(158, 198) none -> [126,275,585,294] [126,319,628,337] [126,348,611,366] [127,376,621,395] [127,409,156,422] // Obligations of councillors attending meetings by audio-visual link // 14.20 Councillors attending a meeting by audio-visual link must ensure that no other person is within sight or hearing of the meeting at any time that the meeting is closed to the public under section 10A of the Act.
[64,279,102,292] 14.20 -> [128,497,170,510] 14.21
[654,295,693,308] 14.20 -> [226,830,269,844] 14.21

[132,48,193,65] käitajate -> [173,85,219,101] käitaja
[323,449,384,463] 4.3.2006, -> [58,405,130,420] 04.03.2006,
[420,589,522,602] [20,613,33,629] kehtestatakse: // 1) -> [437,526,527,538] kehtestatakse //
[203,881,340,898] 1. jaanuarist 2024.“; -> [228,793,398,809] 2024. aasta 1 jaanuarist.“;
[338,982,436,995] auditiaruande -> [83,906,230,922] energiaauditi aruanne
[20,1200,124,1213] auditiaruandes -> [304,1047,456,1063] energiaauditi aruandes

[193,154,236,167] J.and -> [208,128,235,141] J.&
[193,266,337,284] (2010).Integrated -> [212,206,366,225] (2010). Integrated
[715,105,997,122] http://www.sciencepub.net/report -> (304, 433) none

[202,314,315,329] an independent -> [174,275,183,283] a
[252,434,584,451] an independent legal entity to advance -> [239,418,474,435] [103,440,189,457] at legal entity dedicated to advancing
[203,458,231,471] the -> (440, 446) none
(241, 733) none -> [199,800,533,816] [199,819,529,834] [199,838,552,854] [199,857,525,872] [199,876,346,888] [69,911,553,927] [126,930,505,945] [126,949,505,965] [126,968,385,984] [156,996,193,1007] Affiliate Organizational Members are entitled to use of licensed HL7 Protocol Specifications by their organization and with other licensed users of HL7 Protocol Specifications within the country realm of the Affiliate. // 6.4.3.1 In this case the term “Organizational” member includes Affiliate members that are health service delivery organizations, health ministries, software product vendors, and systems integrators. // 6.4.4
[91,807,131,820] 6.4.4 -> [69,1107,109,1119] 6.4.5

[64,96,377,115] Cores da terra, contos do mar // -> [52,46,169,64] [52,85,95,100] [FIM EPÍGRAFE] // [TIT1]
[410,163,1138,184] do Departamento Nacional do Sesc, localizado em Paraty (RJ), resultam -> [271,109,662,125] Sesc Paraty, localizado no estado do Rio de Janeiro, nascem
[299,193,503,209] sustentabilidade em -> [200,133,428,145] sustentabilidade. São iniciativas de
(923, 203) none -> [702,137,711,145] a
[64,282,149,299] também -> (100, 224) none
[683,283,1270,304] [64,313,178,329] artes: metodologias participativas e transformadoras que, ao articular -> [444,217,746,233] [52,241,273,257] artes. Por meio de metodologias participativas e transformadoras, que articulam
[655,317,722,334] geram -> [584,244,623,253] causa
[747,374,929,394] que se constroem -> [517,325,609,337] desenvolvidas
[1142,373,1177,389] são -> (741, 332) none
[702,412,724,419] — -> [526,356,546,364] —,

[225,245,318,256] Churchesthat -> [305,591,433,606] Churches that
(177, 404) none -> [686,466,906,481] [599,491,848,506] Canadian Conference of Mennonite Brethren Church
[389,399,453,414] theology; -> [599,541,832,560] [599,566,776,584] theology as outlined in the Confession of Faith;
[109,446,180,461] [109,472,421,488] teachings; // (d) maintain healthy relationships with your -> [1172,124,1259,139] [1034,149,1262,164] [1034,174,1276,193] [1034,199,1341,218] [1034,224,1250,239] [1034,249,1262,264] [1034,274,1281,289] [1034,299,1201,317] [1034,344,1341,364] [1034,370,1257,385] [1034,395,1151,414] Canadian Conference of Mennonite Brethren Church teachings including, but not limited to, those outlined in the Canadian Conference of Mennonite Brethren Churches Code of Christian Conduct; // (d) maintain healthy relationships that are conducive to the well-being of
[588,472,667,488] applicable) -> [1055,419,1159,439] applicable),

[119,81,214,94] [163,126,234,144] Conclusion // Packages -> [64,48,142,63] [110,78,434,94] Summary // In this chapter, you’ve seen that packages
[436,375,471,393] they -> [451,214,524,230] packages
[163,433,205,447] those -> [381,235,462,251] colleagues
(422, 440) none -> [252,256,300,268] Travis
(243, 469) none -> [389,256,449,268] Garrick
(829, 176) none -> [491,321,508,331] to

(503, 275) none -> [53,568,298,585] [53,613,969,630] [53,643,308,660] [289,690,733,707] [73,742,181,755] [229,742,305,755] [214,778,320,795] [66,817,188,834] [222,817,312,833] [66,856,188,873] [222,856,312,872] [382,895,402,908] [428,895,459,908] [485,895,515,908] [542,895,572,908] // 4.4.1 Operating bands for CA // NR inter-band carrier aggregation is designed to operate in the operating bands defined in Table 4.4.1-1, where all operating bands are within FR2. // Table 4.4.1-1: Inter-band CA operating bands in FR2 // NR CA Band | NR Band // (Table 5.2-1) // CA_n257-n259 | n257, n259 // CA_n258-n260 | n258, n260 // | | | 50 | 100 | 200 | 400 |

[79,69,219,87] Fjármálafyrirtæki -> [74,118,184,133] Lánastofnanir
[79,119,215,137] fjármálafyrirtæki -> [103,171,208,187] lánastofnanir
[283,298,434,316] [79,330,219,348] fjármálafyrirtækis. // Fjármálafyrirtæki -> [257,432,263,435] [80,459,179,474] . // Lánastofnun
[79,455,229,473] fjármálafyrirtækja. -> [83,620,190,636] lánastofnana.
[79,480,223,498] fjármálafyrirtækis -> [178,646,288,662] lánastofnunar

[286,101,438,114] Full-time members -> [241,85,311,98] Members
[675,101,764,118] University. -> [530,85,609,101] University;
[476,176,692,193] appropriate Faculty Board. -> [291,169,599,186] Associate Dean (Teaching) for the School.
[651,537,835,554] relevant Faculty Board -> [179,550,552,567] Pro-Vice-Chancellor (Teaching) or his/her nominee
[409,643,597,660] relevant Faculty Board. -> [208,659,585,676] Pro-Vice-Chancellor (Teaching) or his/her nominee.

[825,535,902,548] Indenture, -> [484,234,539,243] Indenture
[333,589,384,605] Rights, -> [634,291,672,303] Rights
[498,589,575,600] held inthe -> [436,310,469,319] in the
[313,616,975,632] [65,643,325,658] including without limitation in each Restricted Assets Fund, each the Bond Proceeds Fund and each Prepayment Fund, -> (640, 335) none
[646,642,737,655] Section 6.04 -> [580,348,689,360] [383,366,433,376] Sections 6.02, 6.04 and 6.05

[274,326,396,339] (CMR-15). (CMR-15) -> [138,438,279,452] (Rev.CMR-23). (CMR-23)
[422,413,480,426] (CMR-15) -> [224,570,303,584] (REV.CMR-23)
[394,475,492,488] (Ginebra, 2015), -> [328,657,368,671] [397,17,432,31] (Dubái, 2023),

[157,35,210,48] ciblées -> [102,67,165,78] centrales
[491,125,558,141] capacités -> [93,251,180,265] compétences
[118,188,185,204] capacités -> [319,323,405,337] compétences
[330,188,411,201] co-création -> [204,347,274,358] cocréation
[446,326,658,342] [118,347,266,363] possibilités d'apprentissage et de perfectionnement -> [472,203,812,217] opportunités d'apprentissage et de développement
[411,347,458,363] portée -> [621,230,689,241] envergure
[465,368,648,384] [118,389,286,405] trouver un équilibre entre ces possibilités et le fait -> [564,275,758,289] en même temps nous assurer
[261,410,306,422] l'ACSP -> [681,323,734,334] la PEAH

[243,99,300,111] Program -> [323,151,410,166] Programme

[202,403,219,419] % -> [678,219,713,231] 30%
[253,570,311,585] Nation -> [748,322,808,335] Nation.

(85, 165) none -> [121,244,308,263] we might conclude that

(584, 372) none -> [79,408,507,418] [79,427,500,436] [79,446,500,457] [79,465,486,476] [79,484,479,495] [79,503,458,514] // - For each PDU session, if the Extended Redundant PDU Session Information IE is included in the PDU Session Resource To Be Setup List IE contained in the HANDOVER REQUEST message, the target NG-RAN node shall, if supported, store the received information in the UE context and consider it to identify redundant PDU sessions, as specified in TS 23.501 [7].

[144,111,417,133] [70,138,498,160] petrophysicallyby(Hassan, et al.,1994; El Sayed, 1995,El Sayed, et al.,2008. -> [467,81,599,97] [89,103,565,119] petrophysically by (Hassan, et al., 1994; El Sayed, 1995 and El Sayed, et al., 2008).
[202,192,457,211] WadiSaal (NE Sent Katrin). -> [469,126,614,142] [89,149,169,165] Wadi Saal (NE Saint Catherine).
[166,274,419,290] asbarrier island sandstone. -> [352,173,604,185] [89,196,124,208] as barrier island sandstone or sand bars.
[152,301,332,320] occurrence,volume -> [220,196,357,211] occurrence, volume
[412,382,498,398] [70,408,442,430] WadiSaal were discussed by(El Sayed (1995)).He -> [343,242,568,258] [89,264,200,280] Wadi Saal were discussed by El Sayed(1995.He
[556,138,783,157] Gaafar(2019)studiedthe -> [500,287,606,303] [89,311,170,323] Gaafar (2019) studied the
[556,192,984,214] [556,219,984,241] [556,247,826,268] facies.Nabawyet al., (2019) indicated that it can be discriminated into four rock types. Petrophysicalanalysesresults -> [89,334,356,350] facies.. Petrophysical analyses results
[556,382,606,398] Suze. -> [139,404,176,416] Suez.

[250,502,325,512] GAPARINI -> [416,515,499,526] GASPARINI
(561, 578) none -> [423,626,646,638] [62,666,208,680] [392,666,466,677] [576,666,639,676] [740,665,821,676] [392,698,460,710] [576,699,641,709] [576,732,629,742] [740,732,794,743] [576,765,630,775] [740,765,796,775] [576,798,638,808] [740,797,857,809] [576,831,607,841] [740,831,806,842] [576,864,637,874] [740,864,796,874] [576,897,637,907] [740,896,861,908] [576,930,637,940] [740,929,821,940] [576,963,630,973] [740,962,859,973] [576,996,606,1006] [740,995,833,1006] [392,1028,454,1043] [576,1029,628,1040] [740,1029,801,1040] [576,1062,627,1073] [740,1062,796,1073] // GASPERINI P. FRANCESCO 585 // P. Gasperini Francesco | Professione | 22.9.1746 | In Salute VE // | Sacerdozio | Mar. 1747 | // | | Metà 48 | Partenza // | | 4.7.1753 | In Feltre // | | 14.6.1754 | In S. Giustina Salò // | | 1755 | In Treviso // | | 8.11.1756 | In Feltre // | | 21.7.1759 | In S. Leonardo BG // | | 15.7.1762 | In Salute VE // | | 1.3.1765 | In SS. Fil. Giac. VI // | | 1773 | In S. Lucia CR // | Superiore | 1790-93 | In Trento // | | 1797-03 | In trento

• ACTION ITEM: The stretch of entries above that starts with the line containing "[144,111,417,133] [70,138,498,160] petrophysicallyby(Hassan, et" and goes on through the line containing "[250,502,325,512] GAPARINI ->" is to be transcribed exactly, and no other line is to be transcribed.

• RESULT OF THE EXERCISE:
[144,111,417,133] [70,138,498,160] petrophysicallyby(Hassan, et al.,1994; El Sayed, 1995,El Sayed, et al.,2008. -> [467,81,599,97] [89,103,565,119] petrophysically by (Hassan, et al., 1994; El Sayed, 1995 and El Sayed, et al., 2008).
[202,192,457,211] WadiSaal (NE Sent Katrin). -> [469,126,614,142] [89,149,169,165] Wadi Saal (NE Saint Catherine).
[166,274,419,290] asbarrier island sandstone. -> [352,173,604,185] [89,196,124,208] as barrier island sandstone or sand bars.
[152,301,332,320] occurrence,volume -> [220,196,357,211] occurrence, volume
[412,382,498,398] [70,408,442,430] WadiSaal were discussed by(El Sayed (1995)).He -> [343,242,568,258] [89,264,200,280] Wadi Saal were discussed by El Sayed(1995.He
[556,138,783,157] Gaafar(2019)studiedthe -> [500,287,606,303] [89,311,170,323] Gaafar (2019) studied the
[556,192,984,214] [556,219,984,241] [556,247,826,268] facies.Nabawyet al., (2019) indicated that it can be discriminated into four rock types. Petrophysicalanalysesresults -> [89,334,356,350] facies.. Petrophysical analyses results
[556,382,606,398] Suze. -> [139,404,176,416] Suez.

[250,502,325,512] GAPARINI -> [416,515,499,526] GASPARINI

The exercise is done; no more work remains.